Aku teriak berlari tidak tentu arah, memanggil teman-temanku. Naas, tidak ada sahutan balik. Aku melihat sekeliling, yang ada hanyalah rerumputan, aku benar-benar lupa di mana jalan pulang. Sial! Senter ponselku masih menyala, kuarahkan ke sekeliling.
Aneh, banyak ku temukan bantal guling yang dijemur di ranting-ranting pohon. Warnanya putih semua. Keringatku mengalir dingin, sambil menghibur diri bahwa itu milik warga. Namun ternyata kenyataan tidak dapat membohongiku bahwa guling-guling tersebut seperti berdiri bersandar di dahan pohon.
Aku semakin teriak minta tolong, menyusuri jalan apa pun, mencari bantuan.
OH! Bodohnya! Aku lupa yang kupegang adalah ponsel. Aku cepat-cepat menghubungi rekan-rekanku… namun jawaban yang kudapat justru adalah operator yang berkata bahwa pulsaku habis. Tidak ada jaringan internet di sini jadi aku kini benar-benar kacau. Aku bahkan tidak berani menengok ke atas karena aku yakin mereka ‘ada’.
Jika aku mau, aku memilih pingsan. Tetapi aku hanya perlu berjalan lurus. Aku yakin jalan keluar pasti kutemukan.
Dan benar, beberapa ratus meter berjalan, aku menemukan sebuah cahaya. Hal itu membuat aku bergegas keluar dari keadaan yang sangat tidak menyenangkan ini.
Akhirnya aku tiba. Itu adalah gubuk hutan dan para seniorku sedang duduk-duduk di dalamnya, tempat pos jurit malam. Bersyukur, aku berlari menuju mereka.
“Kak! Kakak!!!”
Para senior menoleh kepadaku, kebingungan.

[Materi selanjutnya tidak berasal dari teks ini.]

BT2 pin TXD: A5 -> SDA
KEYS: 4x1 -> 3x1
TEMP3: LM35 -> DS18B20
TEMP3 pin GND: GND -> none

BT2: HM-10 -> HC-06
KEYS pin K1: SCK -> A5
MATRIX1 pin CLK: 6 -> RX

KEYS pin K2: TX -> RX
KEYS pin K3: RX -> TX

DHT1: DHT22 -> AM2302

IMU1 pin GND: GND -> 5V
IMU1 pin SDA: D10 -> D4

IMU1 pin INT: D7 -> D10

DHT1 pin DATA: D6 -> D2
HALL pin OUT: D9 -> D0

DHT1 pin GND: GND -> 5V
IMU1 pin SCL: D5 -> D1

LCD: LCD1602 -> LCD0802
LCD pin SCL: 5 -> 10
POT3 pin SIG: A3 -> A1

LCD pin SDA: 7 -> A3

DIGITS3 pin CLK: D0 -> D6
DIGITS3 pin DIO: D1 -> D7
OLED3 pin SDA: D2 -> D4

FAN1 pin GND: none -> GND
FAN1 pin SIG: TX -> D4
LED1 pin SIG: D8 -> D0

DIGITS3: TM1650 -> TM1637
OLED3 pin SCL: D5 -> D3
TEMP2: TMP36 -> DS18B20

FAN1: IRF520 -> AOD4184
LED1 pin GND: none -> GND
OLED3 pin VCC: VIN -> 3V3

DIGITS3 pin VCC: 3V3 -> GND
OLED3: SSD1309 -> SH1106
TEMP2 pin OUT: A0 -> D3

“Keterlaluan kalian! Mengerjai junior kalian dengan seperti ini?!” Aku memaki-maki mereka secara tidak sadar.
Salah satu dari senior tersebut menenangkanku dan menyuruhku duduk di gubuk bersama mereka.
“Ceritakanlah apa yang terjadi.”
Disinari dengan temaramnya lampu pos, aku mulai bercerita apa pun yang kutemui baru saja. Mendengar ceritaku, para senior menatap satu sama lain, lalu mulai angkat bicara.
“Kami memang menaruh beberapa figur pocong, namun sepertinya kami tidak ingat kami menaruhnya di tempat itu dan sebanyak itu.” Salah satu dari mereka menjelaskan.
“Kau mungkin sedang sial. Hahaha! Sesekali tidak mengapa kan? Pengalaman indah kan bro…!” Senior yang lain justru meledekku. Beberapa senior lain mengiyakan dan ikut tertawa, namun sebagiannya menyuruhku untuk istirahat dahulu bersama mereka.
Di saat aku ingin meluapkan kekesalanku kembali, ponselku mengeluarkan notifikasi pesan singkat. Aku melihatnya itu adalah pesan dari teman-temanku. Apa mereka sekarang yang tersesat? Pikirku. Jadi aku mulai membacanya.
“Bro?! Dimana? Kita tadi liat lo dari hutan jalan ke basecamp jadi kita ikutin. Nah, sekarang kita-kita udah sampai di basecamp gak liat lo. Di sini semua pada nyariin lo bro…”
Aku menelan ludah. Kini dari balik layar ponsel, samar-samar kulihat beberapa bagian bawah kain putih yang terikat.